Service de gynécologie, au cœur d’un vieil hôpital fatigué. Une toute jeune fille y est hospitalisée en chambre collective pour une infection gynécologique. La pièce s’étire d’une fenêtre à l’autre. Quatre lits sont alignés, séparés d’à peine plus que la largeur d’une table de nuit. Aucune intimité n’est possible.

C’est la grande visite. Derrière le chef de service, des membres de l'équipe soignante - "surveillante", sage-femme de l’étage et infirmière de jour - mais surtout le cortège des étudiants en médecine, élèves infirmières et futures sages-femmes.

Nous nous entassons dans la chambre. Comme de coutume, chaque cas est exposé au chef de service par l’un des étudiants. La chambre commune ne laisse aucune patiente ignorante de la pathologie des voisines ; respecter le secret médical n’est pas encore une préoccupation.

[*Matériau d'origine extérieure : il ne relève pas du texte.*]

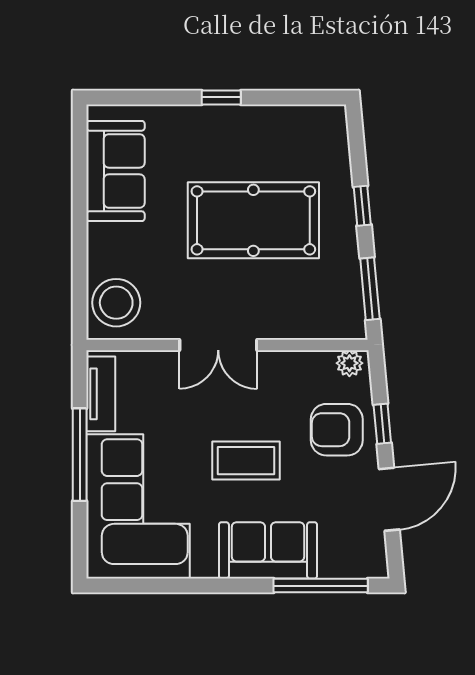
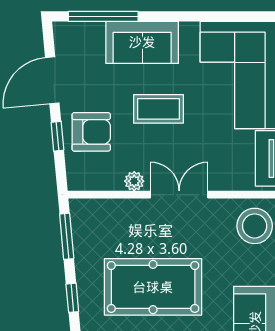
plant: (349, 363) -> (134, 181), moved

Vient le tour de l’adolescente. Elle est jeune, diaphane, assortie au blanc rêche de ses draps.
Outre ses trois voisines de chambre, nous sommes bien une vingtaine, hommes et femmes, entourant son lit.
Après la présentation de son dossier, le médecin l'informe qu'il va l’examiner pour confirmer le diagnostic. Sans autres explications, il écarte le drap,  empoigne ses chevilles pour l’installer en position gynécologique et relève le bas de la chemise fournie par l’hôpital.

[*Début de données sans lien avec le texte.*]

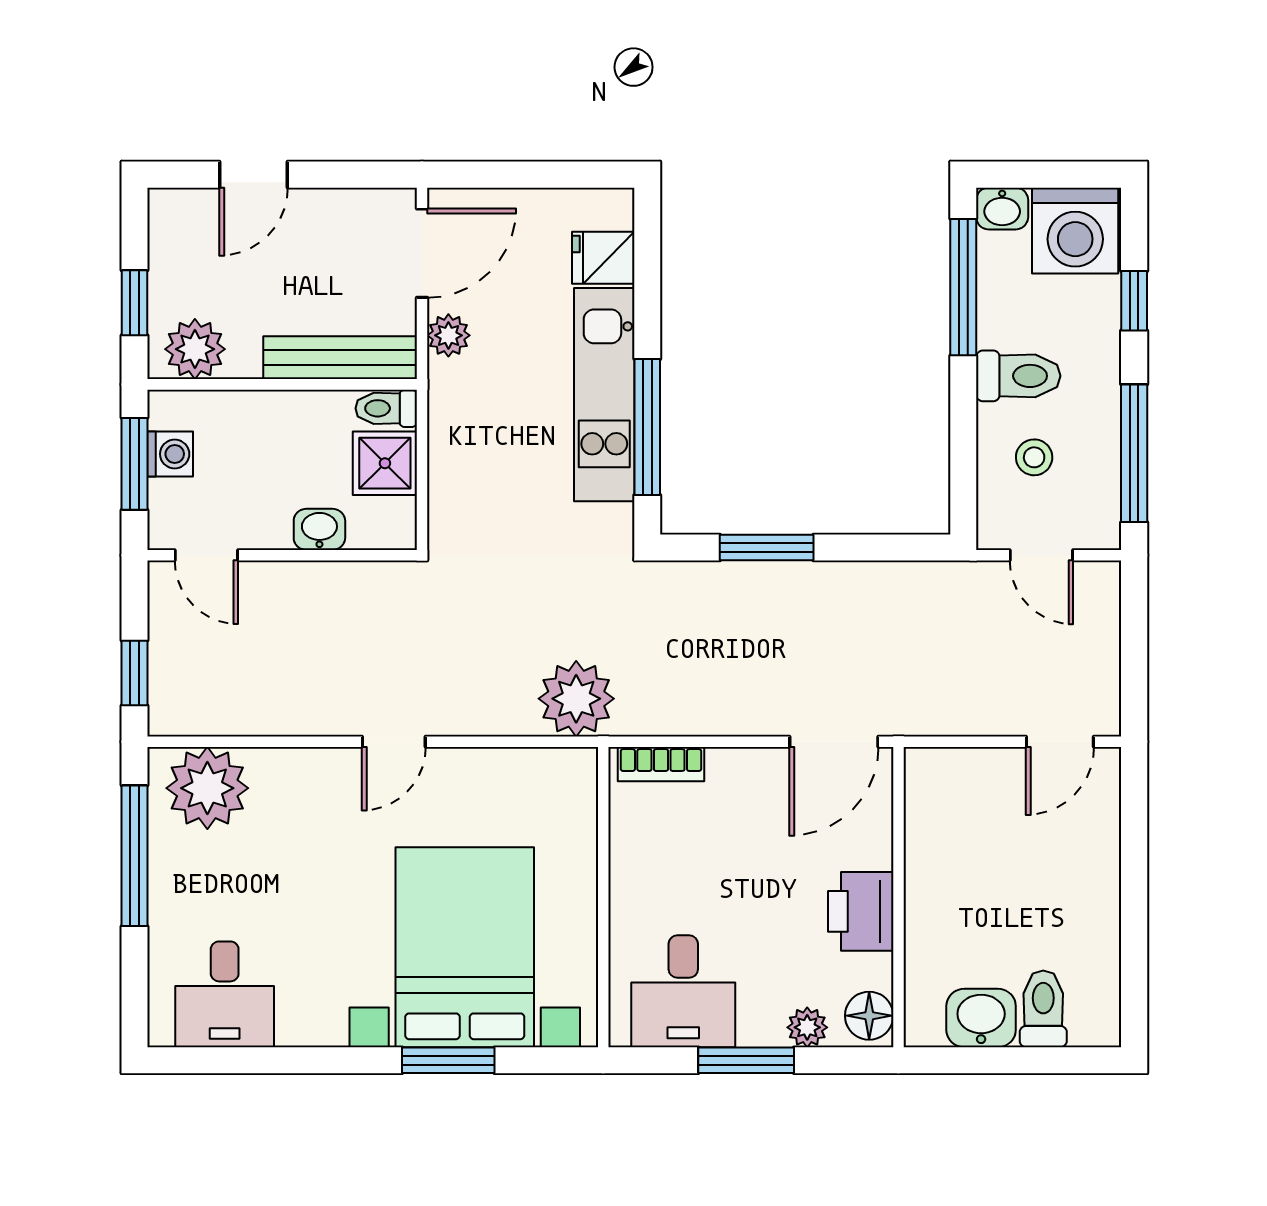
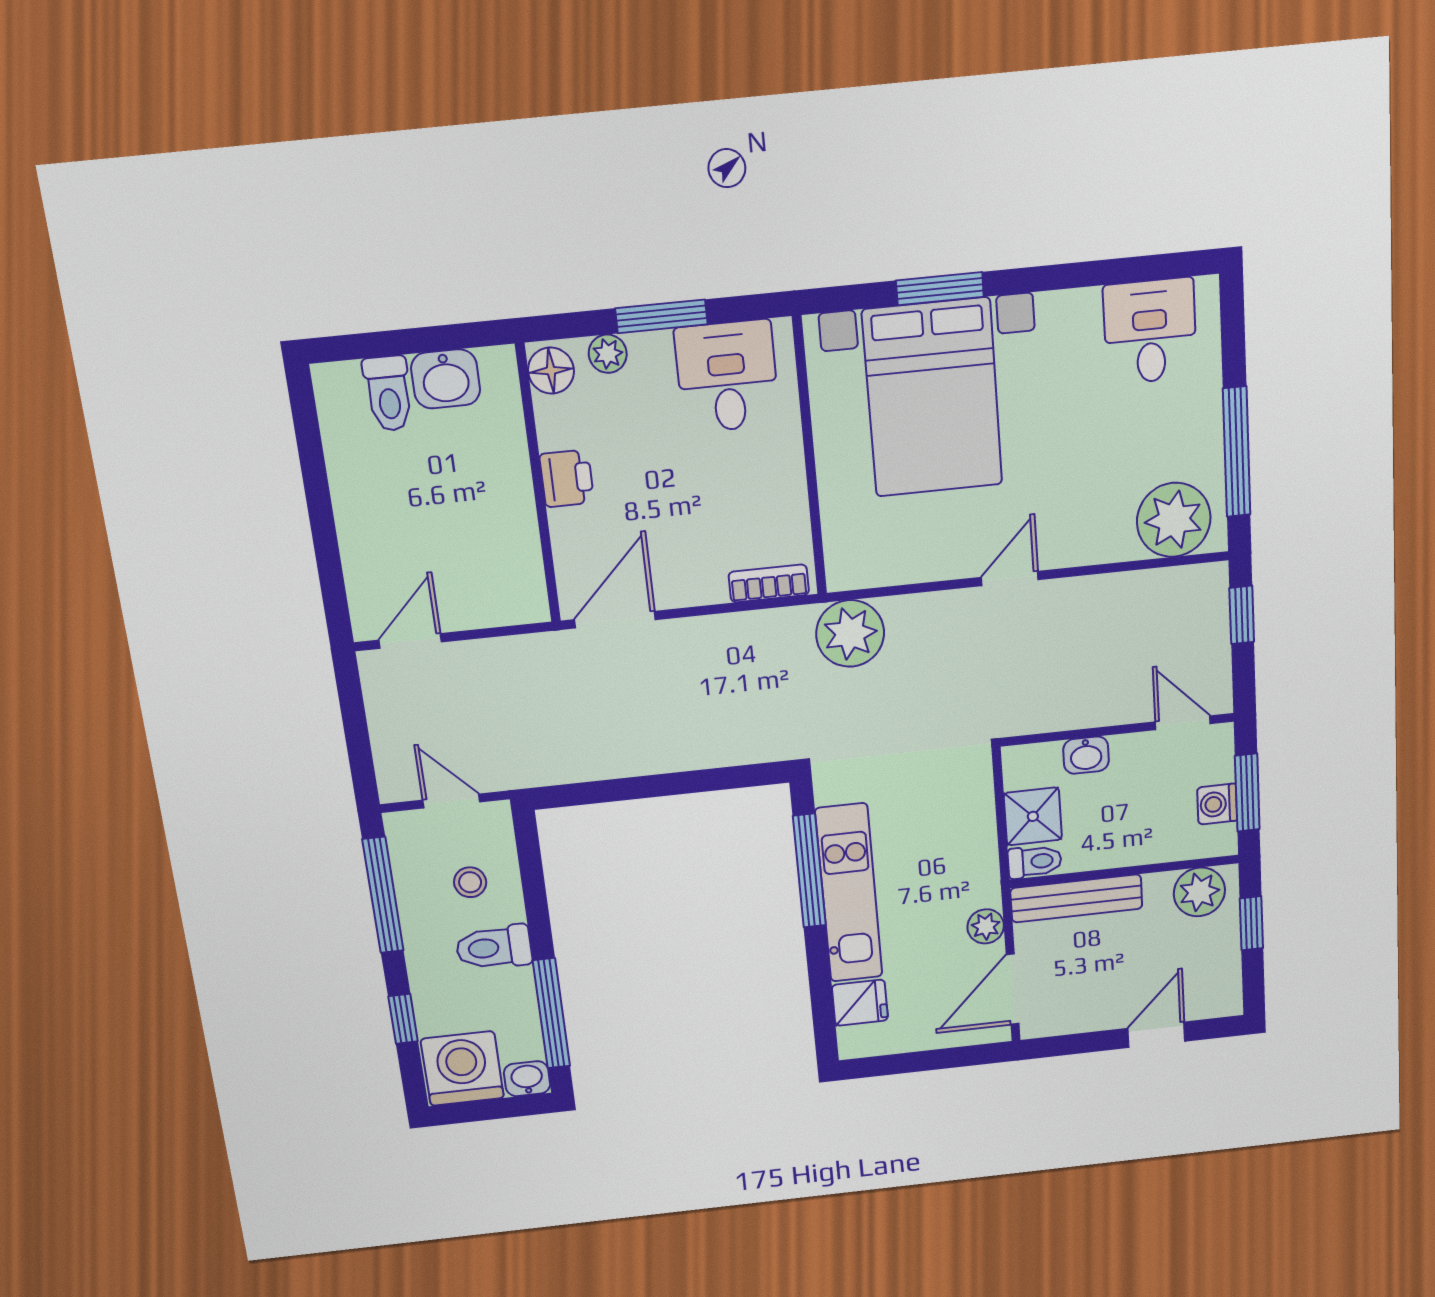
window: (767, 548) -> (695, 782), removed
printer: (861, 911) -> (567, 478), width x0.73, depth x0.81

Elle se raidit et ferme les paupières. La main gantée s’approche de son corps crispé, insiste puis se retire au bout de trop longues secondes. Le grand patron annonce qu’elle est «inexaminable» car trop contractée. Il faudra donc «la passer au bloc» pour une courte anesthésie afin de parfaire le diagnostic. L’étudiant prend note.

Le cortège recule pour aller s’entasser dans la chambre voisine.

Personne n’a osé suggérer qu’un peu d’humanité et l’intimité d’un cabinet de consultation pourraient éviter le recours aux hypnotiques.